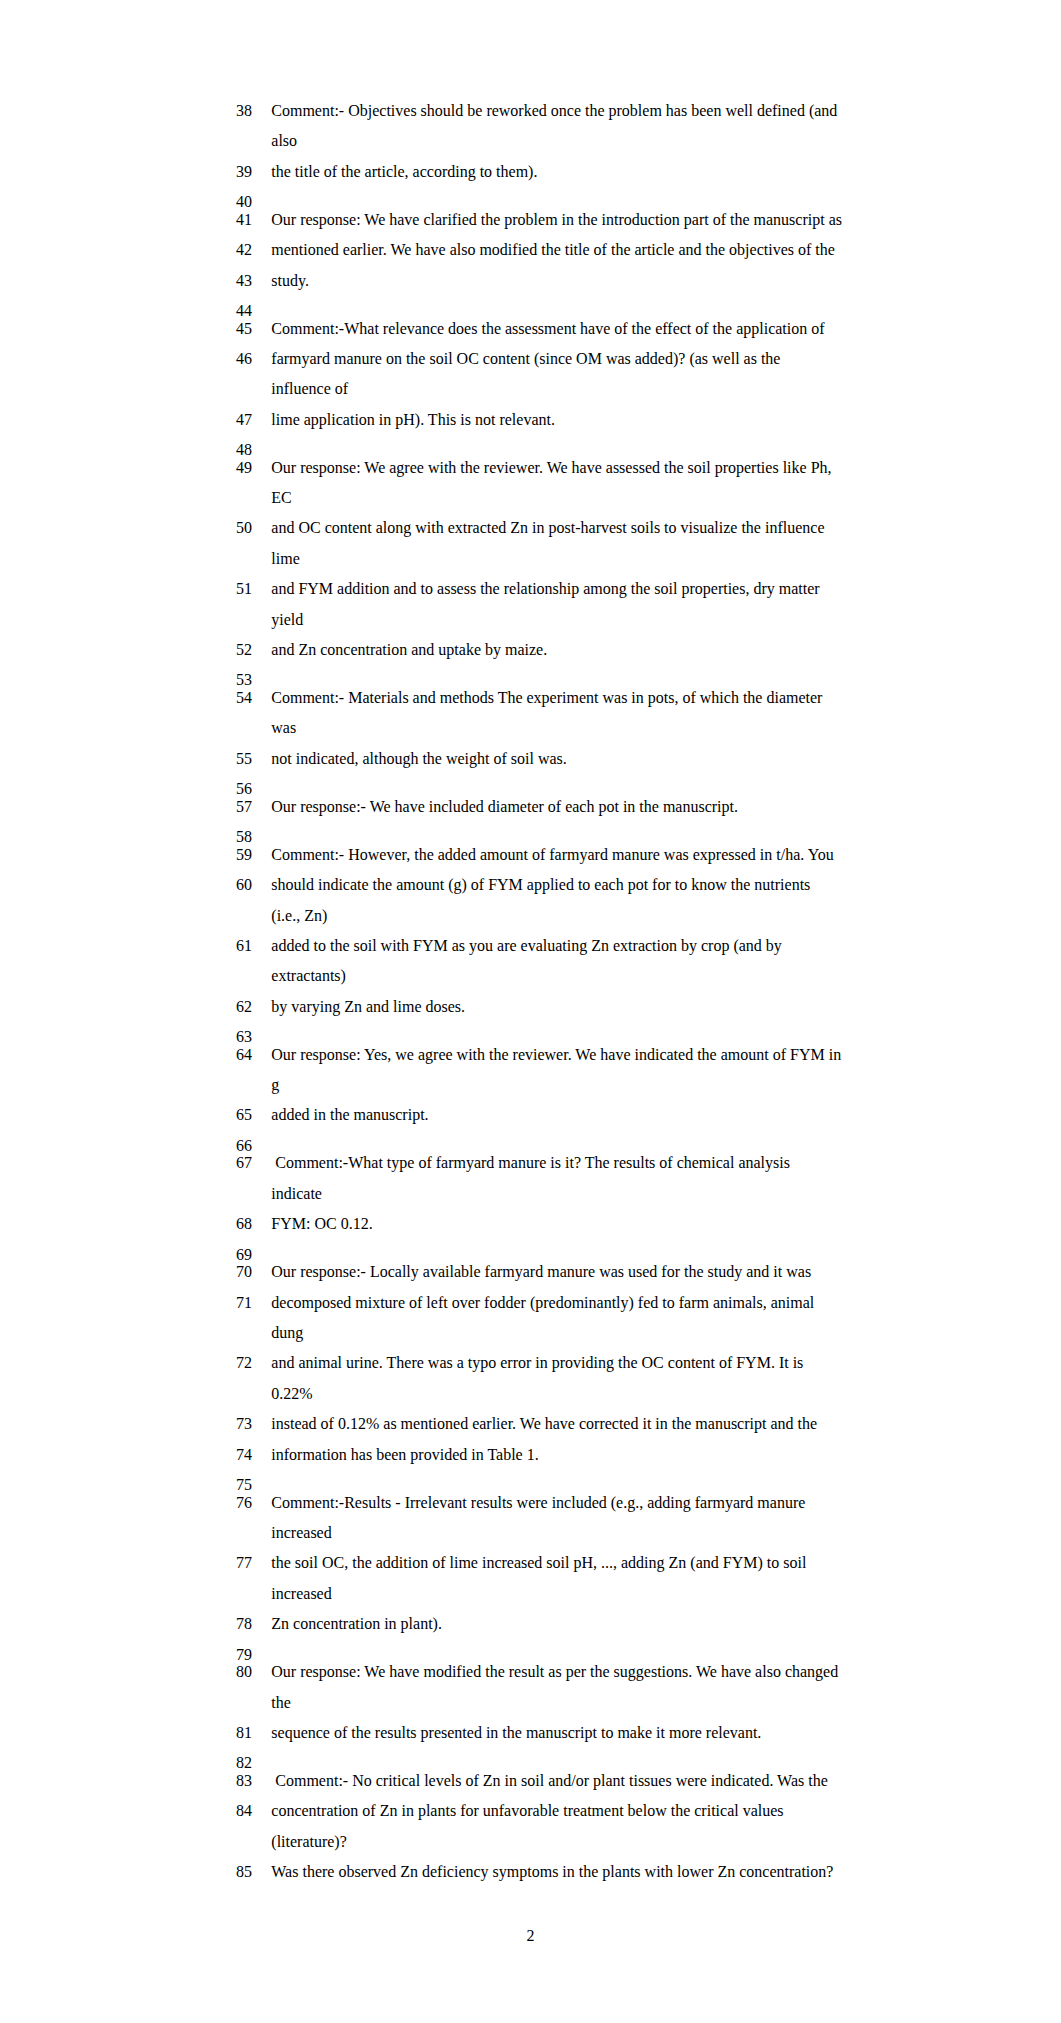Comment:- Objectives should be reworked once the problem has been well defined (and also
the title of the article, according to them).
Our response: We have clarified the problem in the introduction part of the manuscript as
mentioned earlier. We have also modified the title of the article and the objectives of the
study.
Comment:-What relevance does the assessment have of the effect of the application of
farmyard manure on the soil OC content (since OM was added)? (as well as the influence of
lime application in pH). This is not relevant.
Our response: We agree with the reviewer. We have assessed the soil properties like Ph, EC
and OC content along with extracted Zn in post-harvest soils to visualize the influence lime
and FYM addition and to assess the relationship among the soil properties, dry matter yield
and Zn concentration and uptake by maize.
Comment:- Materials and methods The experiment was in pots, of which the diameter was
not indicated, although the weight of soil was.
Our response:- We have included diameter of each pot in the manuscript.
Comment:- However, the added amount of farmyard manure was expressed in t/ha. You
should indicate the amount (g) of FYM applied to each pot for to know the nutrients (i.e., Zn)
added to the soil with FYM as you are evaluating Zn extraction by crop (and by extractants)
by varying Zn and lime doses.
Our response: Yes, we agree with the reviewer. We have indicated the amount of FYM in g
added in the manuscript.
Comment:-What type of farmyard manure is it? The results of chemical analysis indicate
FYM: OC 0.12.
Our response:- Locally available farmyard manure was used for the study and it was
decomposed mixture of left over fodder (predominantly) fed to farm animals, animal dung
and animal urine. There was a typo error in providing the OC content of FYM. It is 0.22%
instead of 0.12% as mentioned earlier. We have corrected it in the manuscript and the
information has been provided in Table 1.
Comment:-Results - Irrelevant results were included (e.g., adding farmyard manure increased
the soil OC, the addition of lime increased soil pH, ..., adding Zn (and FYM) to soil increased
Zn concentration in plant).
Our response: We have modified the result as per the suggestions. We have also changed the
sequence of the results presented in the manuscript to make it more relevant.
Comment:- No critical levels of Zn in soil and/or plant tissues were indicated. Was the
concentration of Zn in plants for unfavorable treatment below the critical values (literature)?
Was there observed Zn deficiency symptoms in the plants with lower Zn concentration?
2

=-=-=-=-=

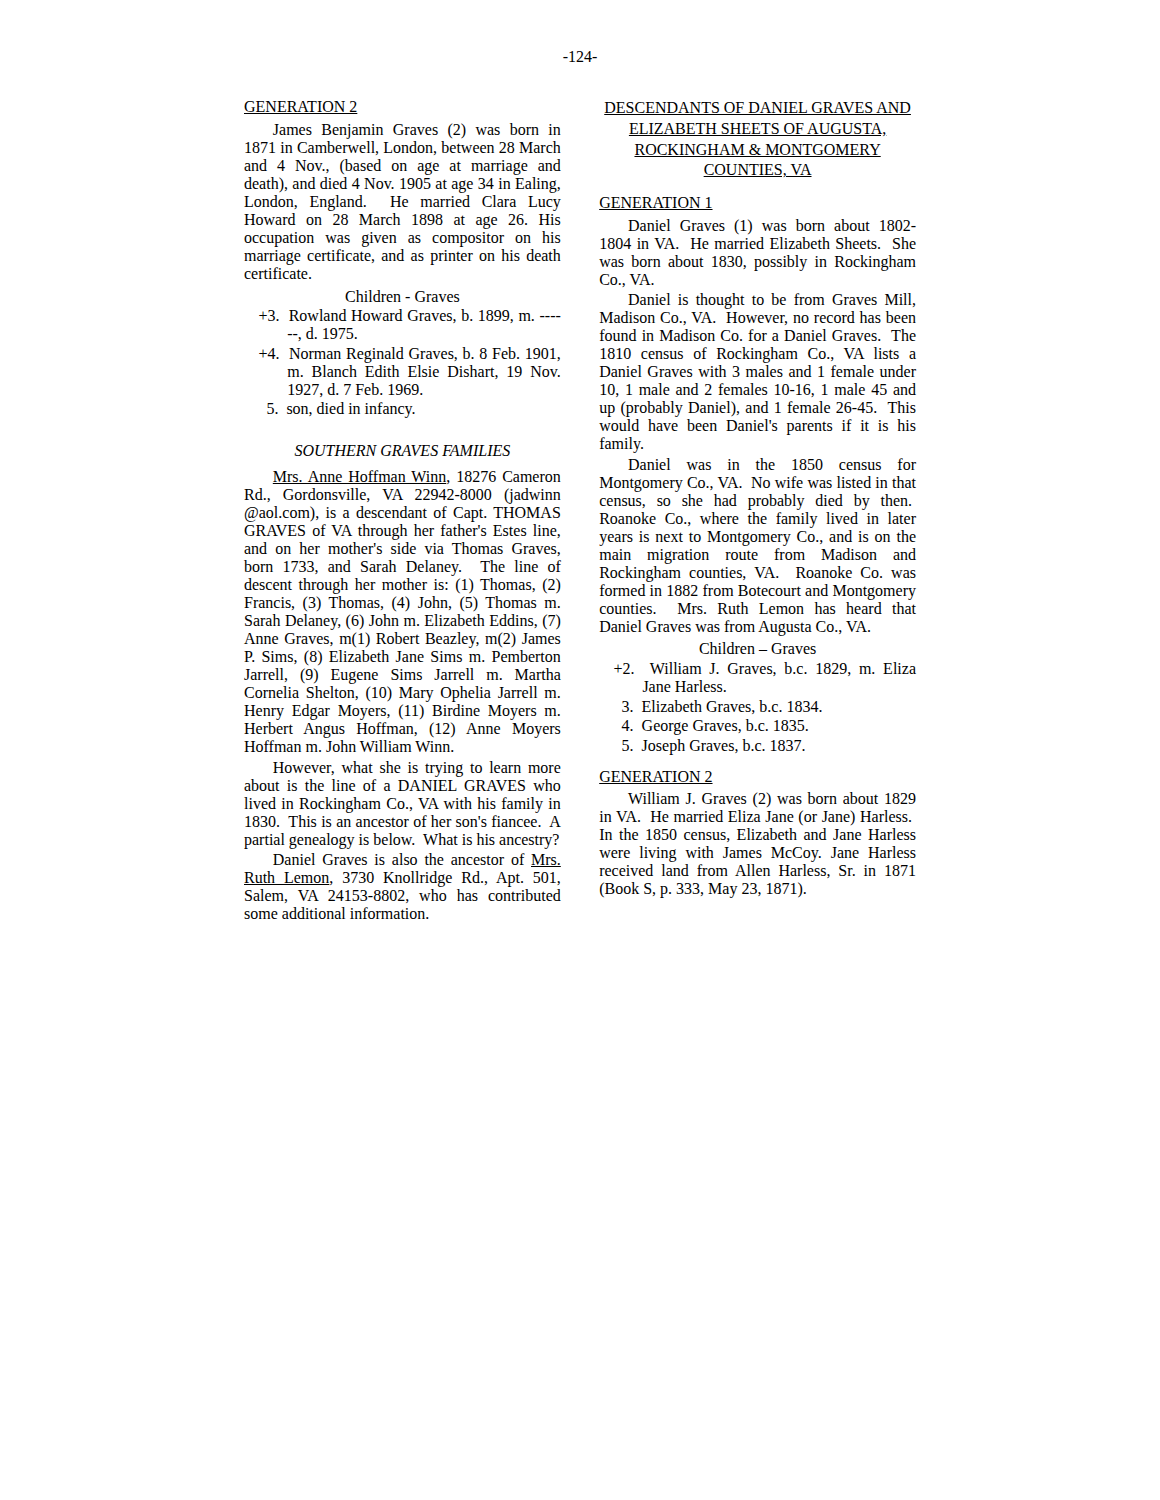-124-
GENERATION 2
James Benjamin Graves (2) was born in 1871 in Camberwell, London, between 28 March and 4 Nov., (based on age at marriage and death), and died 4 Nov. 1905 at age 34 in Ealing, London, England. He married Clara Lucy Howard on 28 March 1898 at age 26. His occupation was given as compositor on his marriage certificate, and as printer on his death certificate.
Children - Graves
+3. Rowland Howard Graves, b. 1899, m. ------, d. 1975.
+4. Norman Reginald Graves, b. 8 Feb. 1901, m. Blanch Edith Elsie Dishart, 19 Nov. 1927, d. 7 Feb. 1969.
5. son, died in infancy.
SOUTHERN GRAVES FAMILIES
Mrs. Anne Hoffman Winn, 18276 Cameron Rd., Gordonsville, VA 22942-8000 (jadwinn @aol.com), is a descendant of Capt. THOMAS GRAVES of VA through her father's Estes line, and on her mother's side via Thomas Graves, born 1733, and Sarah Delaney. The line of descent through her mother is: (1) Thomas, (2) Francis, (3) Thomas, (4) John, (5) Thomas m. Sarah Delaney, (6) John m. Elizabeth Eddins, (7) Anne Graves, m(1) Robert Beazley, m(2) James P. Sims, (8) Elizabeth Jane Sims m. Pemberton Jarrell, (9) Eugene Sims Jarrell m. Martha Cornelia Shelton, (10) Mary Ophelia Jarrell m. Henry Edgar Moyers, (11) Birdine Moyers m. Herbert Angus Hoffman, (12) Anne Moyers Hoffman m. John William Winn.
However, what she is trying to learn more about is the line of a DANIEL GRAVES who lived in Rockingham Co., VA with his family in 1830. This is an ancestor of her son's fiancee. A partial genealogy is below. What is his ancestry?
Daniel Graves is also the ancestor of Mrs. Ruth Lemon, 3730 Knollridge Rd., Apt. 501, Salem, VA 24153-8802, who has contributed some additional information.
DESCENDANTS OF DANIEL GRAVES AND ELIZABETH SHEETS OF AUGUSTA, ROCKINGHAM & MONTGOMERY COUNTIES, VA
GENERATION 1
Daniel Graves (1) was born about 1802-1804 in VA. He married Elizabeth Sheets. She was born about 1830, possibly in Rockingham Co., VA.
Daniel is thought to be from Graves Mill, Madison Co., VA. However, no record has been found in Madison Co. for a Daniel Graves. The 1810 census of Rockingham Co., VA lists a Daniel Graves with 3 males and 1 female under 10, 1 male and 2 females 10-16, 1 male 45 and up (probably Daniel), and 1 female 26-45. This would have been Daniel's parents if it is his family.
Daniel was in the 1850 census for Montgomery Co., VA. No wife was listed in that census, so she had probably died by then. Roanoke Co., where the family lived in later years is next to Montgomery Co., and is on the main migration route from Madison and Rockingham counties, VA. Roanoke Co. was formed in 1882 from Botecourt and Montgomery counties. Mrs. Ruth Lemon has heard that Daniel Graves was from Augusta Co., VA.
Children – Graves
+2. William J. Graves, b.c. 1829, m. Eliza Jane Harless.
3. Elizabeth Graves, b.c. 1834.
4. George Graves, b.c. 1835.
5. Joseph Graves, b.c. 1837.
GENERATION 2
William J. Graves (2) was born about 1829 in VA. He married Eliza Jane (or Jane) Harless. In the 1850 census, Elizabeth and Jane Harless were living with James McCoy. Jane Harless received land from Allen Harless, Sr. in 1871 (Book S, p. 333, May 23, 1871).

=-=-=-=-=

*Work required:*
From the listing above, copy out each line where the word "study" appears.

*Completed exercise:*
study.
Our response:- Locally available farmyard manure was used for the study and it was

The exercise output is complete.